Introduction:

The early stages of zebrafish, Danio rerio development are characterized by meroblastic dicoidal cleavage. Initially cell division only occurs in the blastodisc, which is a thin region on the animal cap of the egg. This blasotdisc contains all of the egg's cytoplasm and organelles, the rest of the egg is filled with yolk. After about 10 cell divisions the midblastula transition begins and the cells differentiate into three groups. The yolk syncytial layer (YSL) is made up of the cells on the vegital end of the blastula which fuse with the yolk. The second population of cells is the enveloping layer cells (EVL) which are positioned on the outer edges of the embryo. The deep layer cells make up the third popultaion and are the cells that actually give rise to the embryo itself. During gastrulation the YSL cells migrate down the edges of the embryo towards the vegital pole in a process called ebiboly that envelops the yolk. At the edge of this migration the deep cells involute/ingress under themselves and form the mesodermal layer. Of these new mesoderm cells, some of the ones that migrate anteriorly become the prechordal plate mesoderm. When zebrafish are treated with ethanol during early gastrula stages a condition known as cyclopia can be induced (Blader and Strähle, 1998). This is a condition in which there is one narrow eye slit and usually there are no eyes at all. It is believed that exposure to ethanol causes the prechordal plate mesoderm to migrate abnormally (Blader and Strähle, 1998). This abnormal migration causes the prechordal plate mesoderm cells to end up in an incorrect location, and it is this that is believed to cause cyclopia. The prechordal cells express the genes goosecoid and islet-1 which code for proteins that help control cell differentiation in the anterior region of the embryo, and their release in the incorrect location is the cause of deformations (Blader and Strähle, 1998). Lack of sonic hedgehog expression is also known to cause cyclopia in mice and chicks, and ethanol may act to disrupt its expression too (Gilbert, 2000).

Procedure:

1. Select embryos that are at the dome/30% epiboly stage stage (Figure 1).

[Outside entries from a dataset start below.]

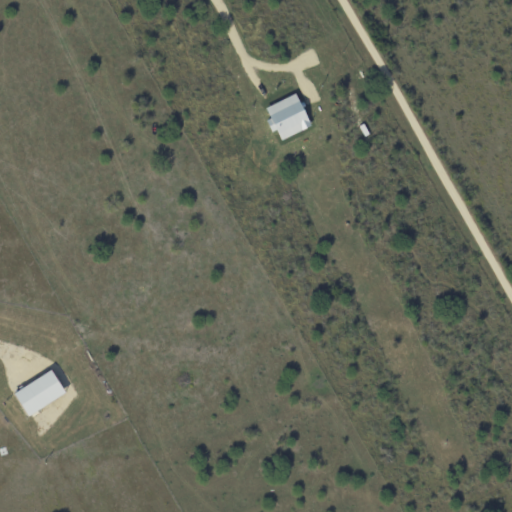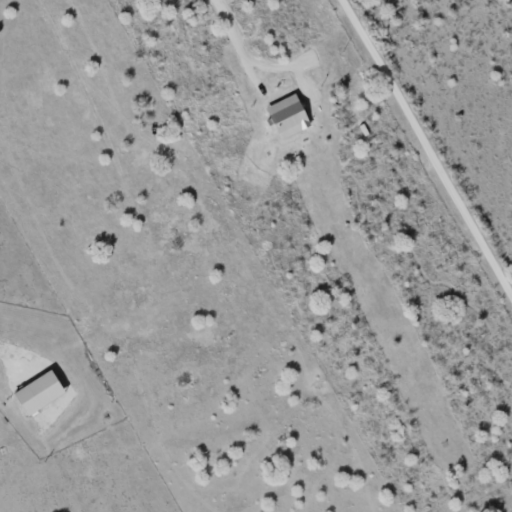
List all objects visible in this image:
road: (225, 42)
building: (287, 117)
road: (435, 129)
building: (37, 392)
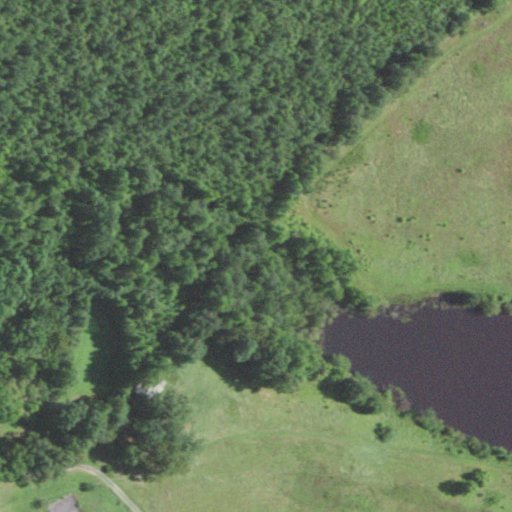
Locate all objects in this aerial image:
road: (47, 471)
road: (116, 489)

2. Prepare three separate petri dishes that contain normal zebrafish embryo medium, a 2.5% ethanol zebrafish embryo medium solution, and a 1% ethanol embryo solution.

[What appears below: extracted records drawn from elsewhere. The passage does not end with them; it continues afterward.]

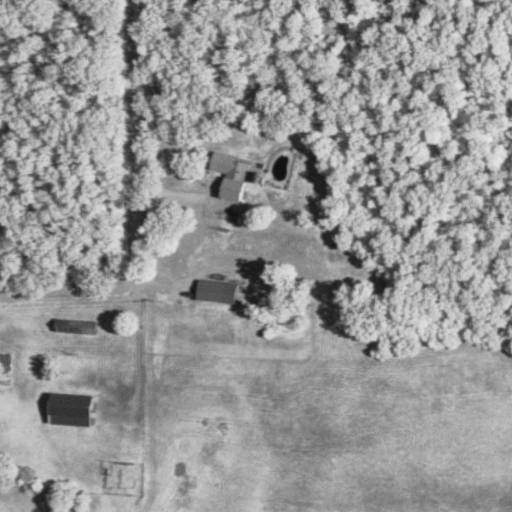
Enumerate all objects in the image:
building: (231, 176)
road: (140, 210)
building: (214, 292)
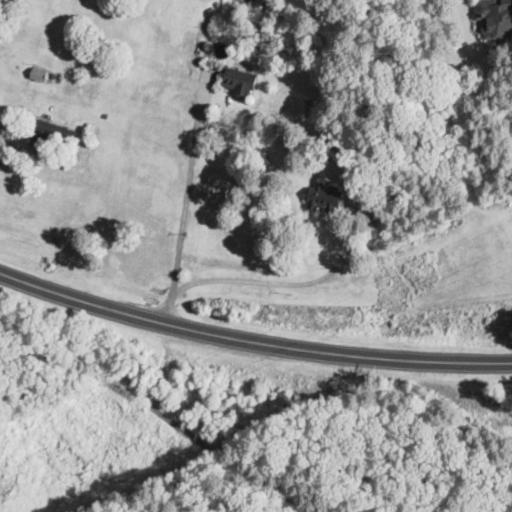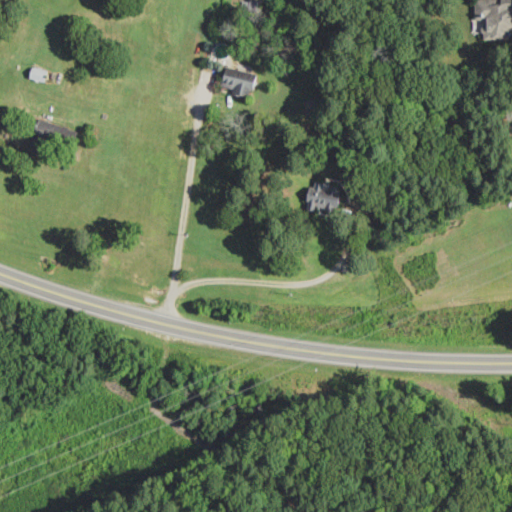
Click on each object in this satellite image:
building: (252, 5)
building: (497, 17)
building: (493, 18)
building: (41, 74)
road: (219, 78)
building: (240, 79)
building: (242, 81)
road: (221, 89)
road: (10, 115)
building: (55, 133)
building: (65, 133)
building: (324, 196)
building: (326, 197)
road: (186, 200)
road: (350, 202)
road: (285, 282)
road: (251, 340)
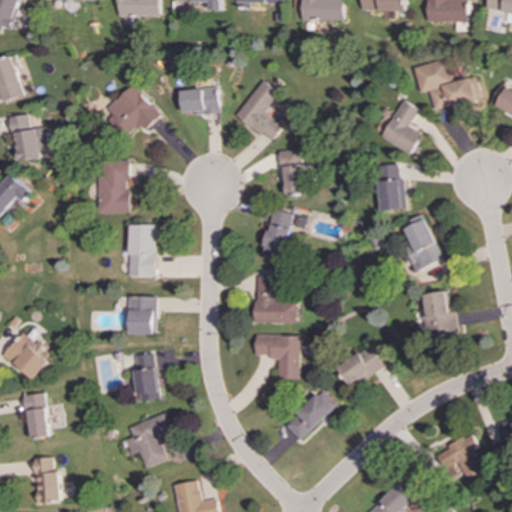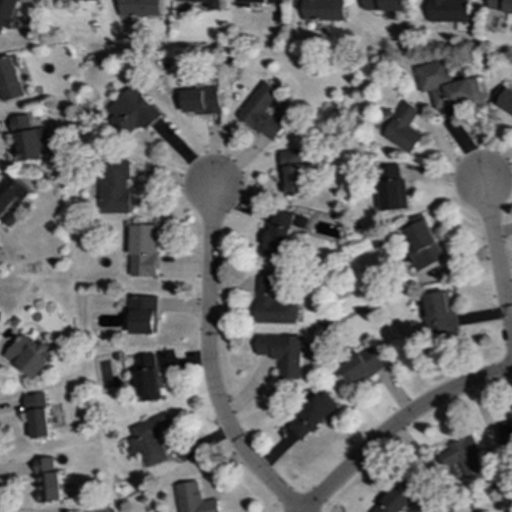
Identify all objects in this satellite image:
building: (78, 0)
building: (256, 2)
building: (256, 2)
building: (204, 3)
building: (204, 3)
building: (384, 5)
building: (385, 5)
building: (501, 7)
building: (502, 7)
building: (137, 8)
building: (137, 8)
building: (321, 10)
building: (321, 10)
building: (447, 11)
building: (448, 11)
building: (7, 12)
building: (7, 12)
building: (9, 80)
building: (9, 80)
building: (446, 85)
building: (446, 85)
building: (504, 98)
building: (504, 99)
building: (199, 101)
building: (200, 101)
building: (260, 111)
building: (131, 112)
building: (131, 112)
building: (261, 112)
building: (403, 129)
building: (403, 129)
building: (28, 138)
building: (28, 139)
building: (292, 172)
building: (293, 172)
building: (112, 187)
building: (113, 188)
building: (392, 188)
building: (393, 189)
building: (11, 192)
building: (12, 192)
building: (281, 232)
building: (282, 233)
building: (421, 242)
building: (422, 242)
building: (143, 251)
building: (143, 251)
road: (496, 258)
building: (273, 303)
building: (274, 304)
building: (438, 314)
building: (143, 315)
building: (143, 315)
building: (439, 315)
building: (283, 353)
building: (284, 354)
building: (27, 357)
building: (28, 358)
road: (209, 361)
building: (362, 366)
building: (363, 366)
building: (148, 377)
building: (149, 378)
building: (40, 416)
building: (40, 416)
building: (309, 417)
building: (310, 418)
road: (397, 424)
building: (506, 438)
building: (507, 438)
building: (151, 439)
building: (151, 440)
building: (462, 457)
building: (463, 457)
building: (49, 481)
building: (50, 481)
building: (194, 499)
building: (195, 499)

3. Place at least 10 of the selected embryos into each of the petri dishes and let them sit for 3 hours.

4. After 3 hours has passed, place all 3 sets of embryos into petri dishes with normal zebrafish embryo solution.

5. 24 hours later observe embryos for abnormalities and photograph them.

Results & Conclusions:

The zebrafish in the control group developed normally as was expected. At the stage that they were observed, they showed normal eye development. The embryos in the 1% ethanol solution also showed normal development in the region of the head (figure 3). Apparenty this concentrationof ethanol was not sufficient to cause cyclopia. The 2.5% ethanol experimental group showed a limited number of deformed embryos. Out of the ten original embryos two failed to survive, though this was consistent with the survival rate of the control group. Out of the eight that survived, six developed normally and two were slightly deformed. It appears that under these experimental conditions a higher concentration of ethanol was needed to produce a higher frequency of teratogenic results. It was difficult to determine whether the two deformed emrbyos had full blown cyclopia but they did not have visible eyes (figure 4).